Exercise directions: Could you repeat the lines below word for word, leaving out the pictures?

Dataset records:
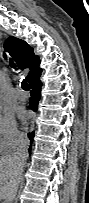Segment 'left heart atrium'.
<instances>
[{
	"label": "left heart atrium",
	"instance_id": "left-heart-atrium-1",
	"mask_svg": "<svg viewBox=\"0 0 89 203\" xmlns=\"http://www.w3.org/2000/svg\"><path fill=\"white\" fill-rule=\"evenodd\" d=\"M19 116L22 119V121H25L29 117L28 113L24 110L20 111Z\"/></svg>",
	"mask_w": 89,
	"mask_h": 203
}]
</instances>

Result of the task:
Segment 'left heart atrium'.
<instances>
[{
	"label": "left heart atrium",
	"instance_id": "left-heart-atrium-1",
	"mask_svg": "<svg viewBox=\"0 0 89 203\" xmlns=\"http://www.w3.org/2000/svg\"><path fill=\"white\" fill-rule=\"evenodd\" d=\"M19 116L22 119V121H25L29 117L28 113L24 110L20 111Z\"/></svg>",
	"mask_w": 89,
	"mask_h": 203
}]
</instances>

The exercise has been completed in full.